Prov 9,1-6; Sal 33; Ef 15-20; Jn 6,51-58
Para comenzar nuestra reflexión dominical sobre la Palabra de Dios que se nos ha proclamado, escuchemos la invitación de la Sabiduría que nos hace en el libro de los Proverbios: “Venid a comer de mi pan, a beber el vino que he mezclado; dejad la inexperiencia y viviréis, seguid el camino de la inteligencia”. La Sabiduría en el Antiguo Testamento es una personificación del Hijo, la Palabra del Eterno Padre. La invitación a comer el pan y a beber el vino que la Sabiduría nos ha preparado es, pues, una anticipación a participar en el banquete de la Eucaristía que Jesús ha instituido para nosotros.
Tres ideas principales sobresalen en el texto evangélico que acabamos de leer. Jesús repite una y otra vez que es necesario comer su carne y beber su sangre para alcanzar la vida eterna.

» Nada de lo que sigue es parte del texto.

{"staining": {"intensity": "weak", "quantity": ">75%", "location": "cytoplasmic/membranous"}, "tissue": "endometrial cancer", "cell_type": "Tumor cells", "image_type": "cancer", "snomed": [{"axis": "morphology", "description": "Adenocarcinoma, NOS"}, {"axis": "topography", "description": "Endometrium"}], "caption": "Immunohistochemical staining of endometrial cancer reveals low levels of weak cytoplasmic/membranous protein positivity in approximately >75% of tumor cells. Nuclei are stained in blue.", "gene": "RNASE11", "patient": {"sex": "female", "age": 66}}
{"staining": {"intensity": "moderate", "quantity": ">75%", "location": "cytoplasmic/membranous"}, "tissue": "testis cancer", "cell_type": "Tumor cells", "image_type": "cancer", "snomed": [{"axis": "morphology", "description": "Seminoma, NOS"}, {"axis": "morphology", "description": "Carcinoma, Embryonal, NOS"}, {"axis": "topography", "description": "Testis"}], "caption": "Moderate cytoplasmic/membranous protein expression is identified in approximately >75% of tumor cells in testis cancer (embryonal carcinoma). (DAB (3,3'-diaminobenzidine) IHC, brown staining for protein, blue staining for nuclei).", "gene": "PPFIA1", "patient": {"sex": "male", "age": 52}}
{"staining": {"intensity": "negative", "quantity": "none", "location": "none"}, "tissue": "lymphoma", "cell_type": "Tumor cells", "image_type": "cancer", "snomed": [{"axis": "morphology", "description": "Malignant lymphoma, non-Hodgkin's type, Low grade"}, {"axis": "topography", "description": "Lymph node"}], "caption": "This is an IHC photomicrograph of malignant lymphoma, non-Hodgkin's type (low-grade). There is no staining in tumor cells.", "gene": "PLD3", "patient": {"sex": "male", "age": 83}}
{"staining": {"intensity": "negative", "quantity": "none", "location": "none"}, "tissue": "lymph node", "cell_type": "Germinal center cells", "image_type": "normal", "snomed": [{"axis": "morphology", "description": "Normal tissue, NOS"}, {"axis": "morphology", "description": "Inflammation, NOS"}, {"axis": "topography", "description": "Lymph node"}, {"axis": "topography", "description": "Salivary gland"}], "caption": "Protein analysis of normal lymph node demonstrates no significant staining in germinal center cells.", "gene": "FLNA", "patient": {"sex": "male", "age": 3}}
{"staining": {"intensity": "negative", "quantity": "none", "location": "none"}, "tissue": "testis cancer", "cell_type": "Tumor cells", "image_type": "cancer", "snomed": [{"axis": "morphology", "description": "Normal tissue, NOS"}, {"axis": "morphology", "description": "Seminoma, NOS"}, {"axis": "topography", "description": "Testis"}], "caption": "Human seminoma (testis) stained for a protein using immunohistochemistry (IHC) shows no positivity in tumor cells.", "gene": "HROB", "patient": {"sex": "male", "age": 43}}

A nuestros oídos, como a los oídos de los contemporáneos de Jesús, estas expresiones resultan duras: “¿Cómo puede éste darnos a comer su carne?”, se preguntaban asombrados, o mejor, escandalizados, los judíos, quizá sospechando que se les invitaba a comer carne humana. Jesús, al hablar de la Eucaristía, utiliza deliberadamente este lenguaje chocante para llevar al oyente hacia donde él quiere: para tener en nosotros la vida de Dios hemos de participar de la Eucaristía, hemos de alimentarnos del Pan vivo bajado del cielo, que es Jesucristo. Comer la carne de Cristo es comulgar del Pan que él nos dejó como signo o sacramento de su propia persona. Durante la última cena, en la noche de su pasión, Jesús, antes de entregarse voluntariamente a la muerte por nuestra salvación, se entregó a los Apóstoles en los dones del pan y del vino: ellos son el sacramento de su cuerpo crucificado y de su sangre derramada. Acercarse a la Eucaristía es participar de la muerte redentora de Cristo; es beber en las mismas fuentes de la Vida. En la cruz está la Vida del mundo; por ella nos reconcilió Dios consigo, nos devolvió su gracia y amistad. La Eucaristía es la celebración actualizada de la muerte salvadora de Cristo. Él dio su carne, es decir, entregó su vida para que nosotros viviésemos. Por eso, “el que come de este pan vivirá para siempre”; por eso el que se acerca a la Eucaristía, participa de la vida que brota de la muerte de Cristo en la cruz. Y al revés: “Si no coméis la carne del Hijo del hombre y no bebéis su sangre, no tenéis vida en vosotros”. Y es que toda gracia, todo don, toda vida de Dios tiene su fuente en la muerte redentora de Cristo, que celebramos en cada Eucaristía.
Jesús nos invita a comulgar de su cuerpo durante nuestra peregrinación por este mundo, si queremos vivir con él para siempre. Efectivamente, la Eucaristía es el Pan de la vida, porque en ella está realmente presente Cristo, el Autor de la Vida. Por eso, si nos alimentamos ya desde ahora de este Pan, el fruto de esta siembra será, sin duda, la vida que no acaba, la vida de la resurrección. Pues “el que come mi carne y bebe mi sangre tiene vida eterna, y yo lo resucitaré en el último día”. La Eucaristía es garantía de resurrección, es prenda de vida eterna: ¿cómo no lo va a ser si contiene al mismo Cristo glorioso y resucitado? Por eso Jesús insiste repetidas veces en la necesidad de acercarnos con fe a la mesa eucarística: está en juego nuestra propia salvación.
Una tercera idea que aparece en este Evangelio la expresa el Señor con estas palabras: “El que come mi carne y bebe mi sangre habita en mí y yo en él”. Por medio de la Eucaristía nos unimos a Cristo. Esta es la verdadera comunión: Cristo en nosotros y nosotros en él. El signo que hace real esta íntima unión es la participación en la mesa eucarística: ser comensales de Cristo, sentarnos a su mesa en la que él mismo se nos da como alimento, “porque mi carne es verdadera comida y mi sangre es verdadera bebida”. Convendría escuchar estas palabras de Jesús y tenerlas siempre en cuenta, para valorar como es debido la Eucaristía dominical, que el Señor nos dejó para nuestro bien, para alimento de nuestra fe y garantía de resurrección. Alejarnos de la Eucaristía es despreciar la Vida que ella contiene y da a los que la reciben con fe. Siendo la Eucaristía el manantial de tan grandes dones, ¿cómo es que los cristianos la apreciamos tan poco, cómo es que muchos la abandonan por cualquier motivo? Sin ella no tenemos a Cristo, pero tampoco al Espíritu que él nos da, y en última instancia, sin la Eucaristía no tenemos acceso al Padre, pues sólo Jesús es el camino que nos lleva hasta él.